[Provided data Boundary: Start]
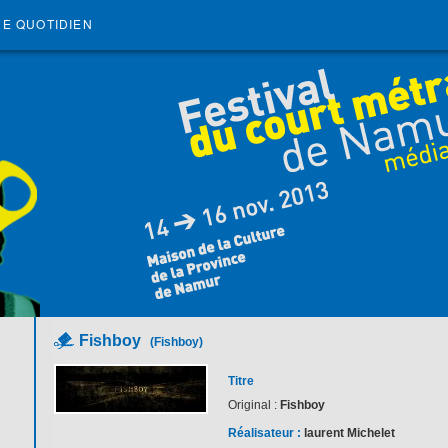
RE QUOTIDIEN
Fishboy
(Fishboy)
Titre
Original :
Fishboy
Réalisateur :
laurent Michelet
[Provided data Boundary: End]
[What this task involves] Retype the entries above word for word, minus any images.

[Result]
RE QUOTIDIEN
Fishboy
(Fishboy)
Titre
Original :
Fishboy
Réalisateur :
laurent Michelet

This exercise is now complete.